Onboard Microsoft Copilot Studio to SaaS Agent Security.
1. To start onboarding Microsoft Copilot Studio to SaaS Agent Security, log in to Strata Cloud Manager.
2. Select InsightsSaaS AgentsAgent Platform OnboardingOnboard Agent PlatformMicrosoft Copilot Studio and click Next.
3. Ensure you have completed all the three steps mentioned in the following onboarding wizard and then Get Started.
  
  Set up your Microsoft Copilot Studio environment if you have not already done so.
4. On the Authorization Method Selection page, the API authentication method is selected by default. Click Next.
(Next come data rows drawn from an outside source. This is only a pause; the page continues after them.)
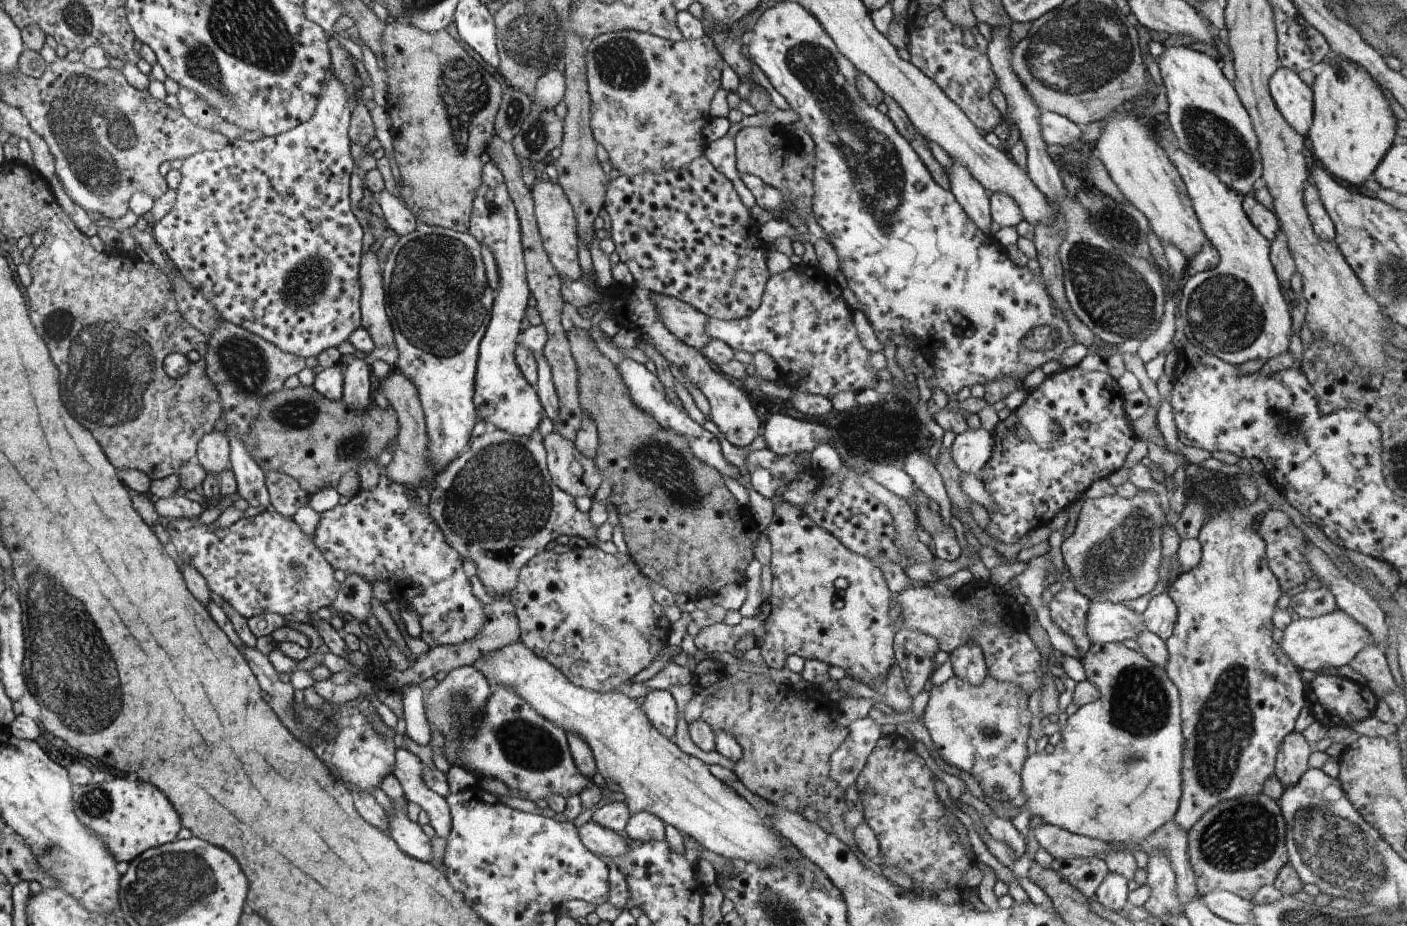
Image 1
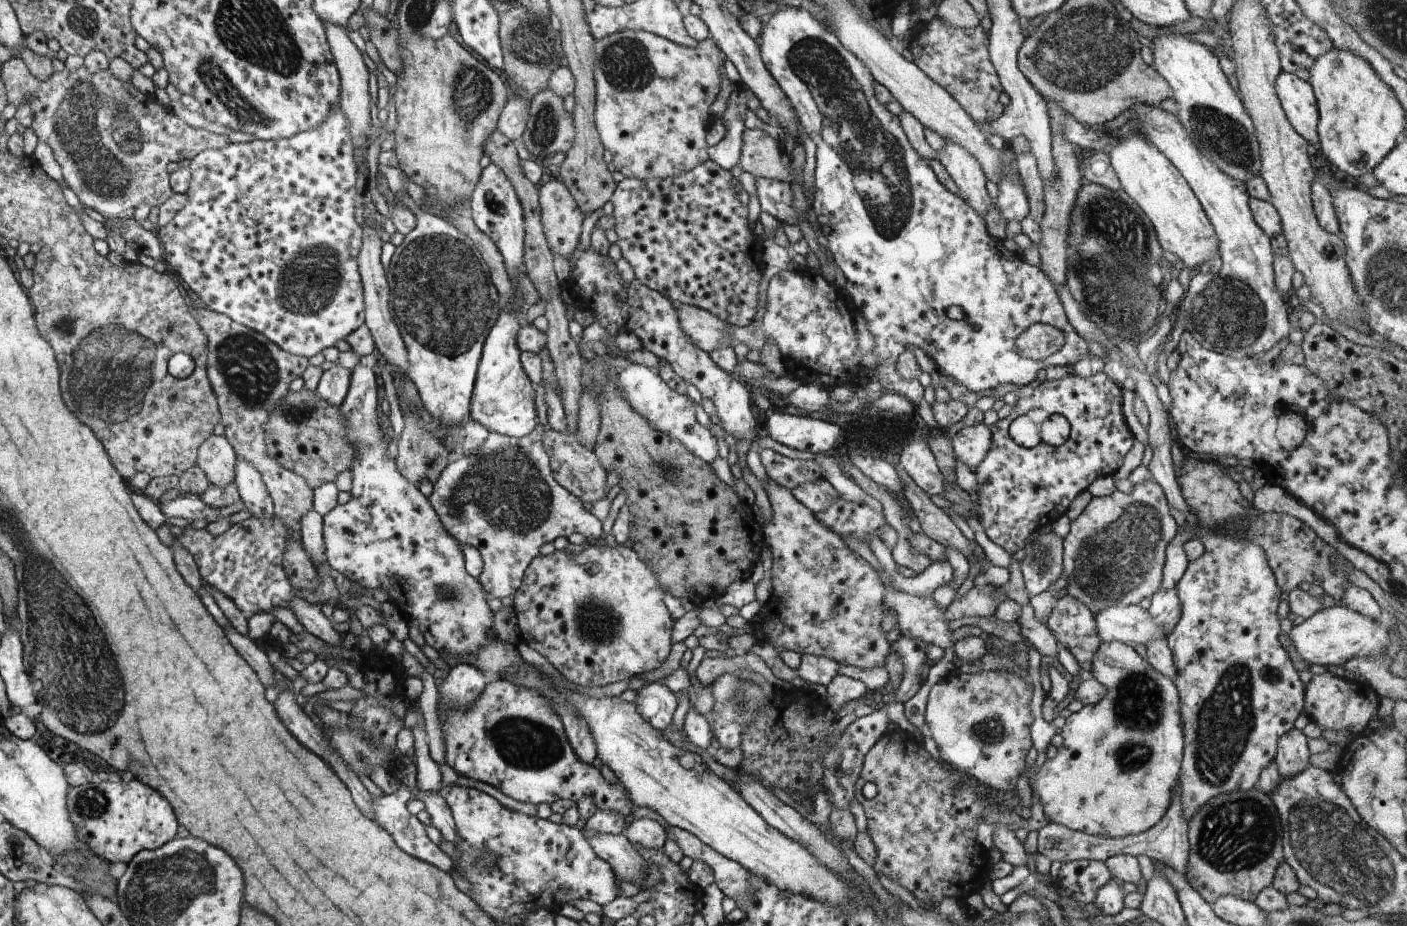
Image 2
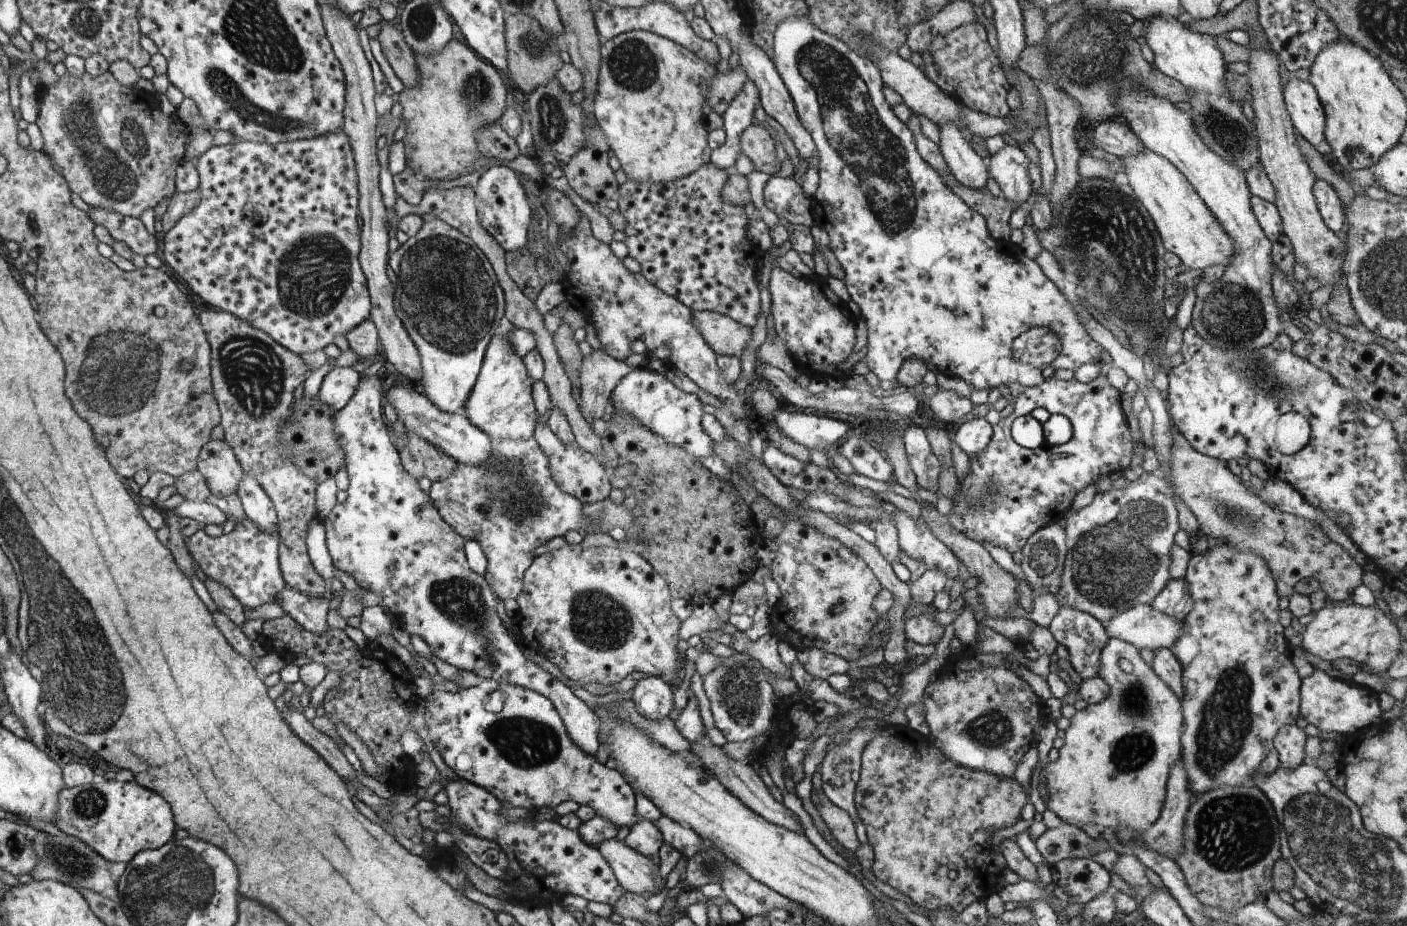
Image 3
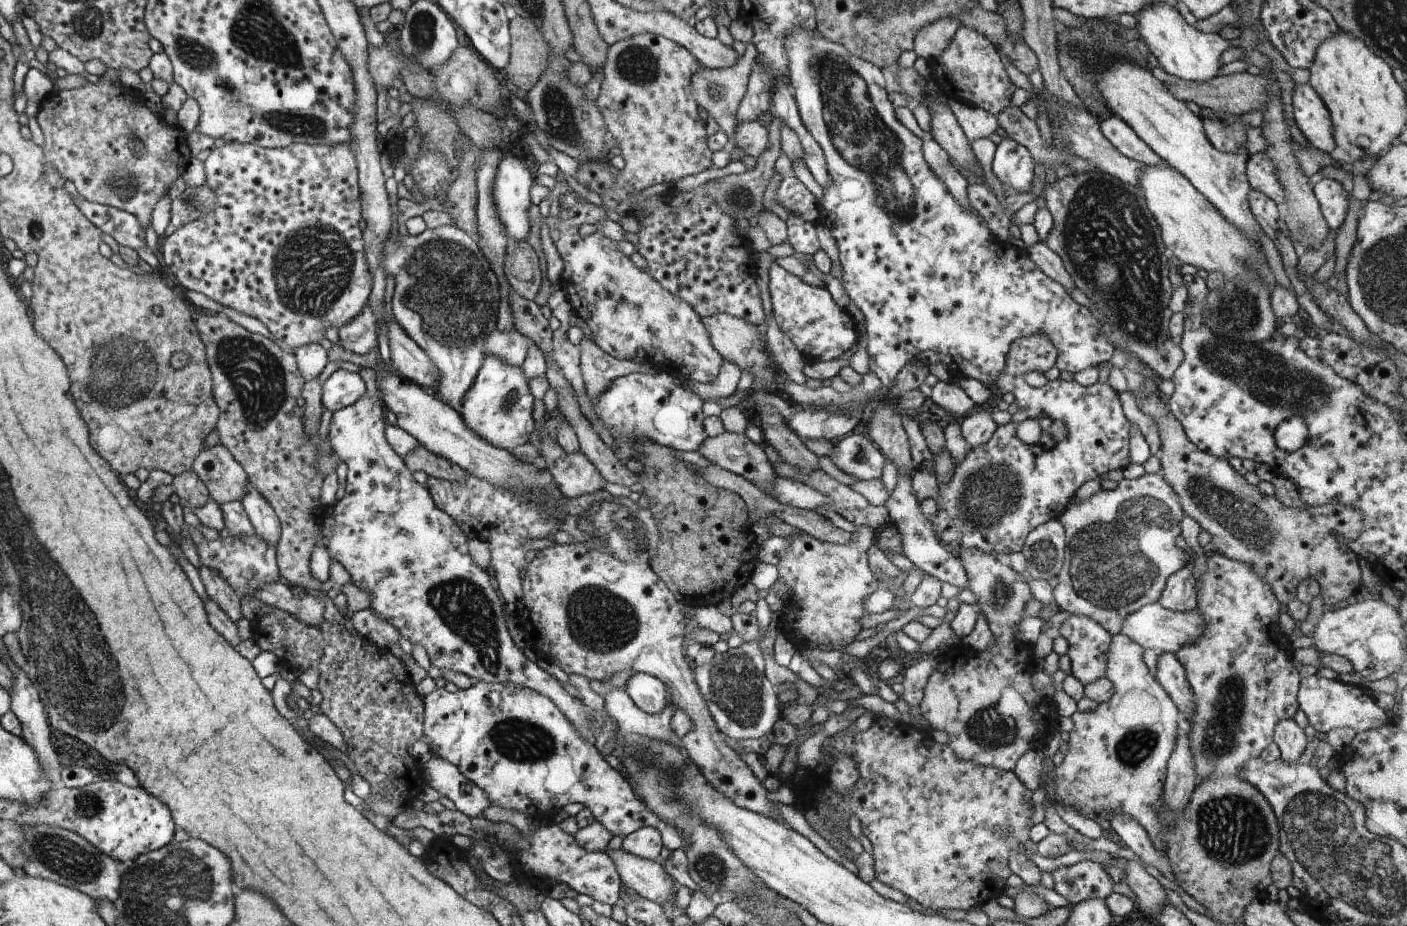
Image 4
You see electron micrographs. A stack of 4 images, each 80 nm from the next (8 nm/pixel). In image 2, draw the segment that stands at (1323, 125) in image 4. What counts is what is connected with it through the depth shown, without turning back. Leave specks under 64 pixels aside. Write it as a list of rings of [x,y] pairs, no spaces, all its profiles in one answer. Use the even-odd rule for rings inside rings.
[[[1282,71],[1275,82],[1276,92],[1281,100],[1294,130],[1318,148],[1319,136],[1317,126],[1320,120],[1319,106],[1312,85],[1298,78],[1294,73]]]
5. On the Onboard Agent Platform page, enter the following information (that you gathered in STEP 5) and click Next.
  Tenant ID
  Client ID
  Client Secret
  
  SaaS Agent Security notifies you when Microsoft Copilot Studio successfully onboards. SaaS Agent Security returns one of the following errors if Microsoft Copilot Studio fails to onboard:
  
  Permission Errors during Scan— Verify you entered all credentials correctly and that you granted Admin Consent when you configured the Azure API Permissions.
  Connection Test Fails— Confirm you assigned the Service Reader role in the Power Platform Admin Center.
SaaS Agent Security immediately begins to scan your onboarded agentic platform after a successful validation.

The amount of time SaaS Agent Security takes to scan varies based on the amount of data it is required to scan. At a minimum, it takes at least one hour to scan and display data in the SaaS Agent Security dashboard.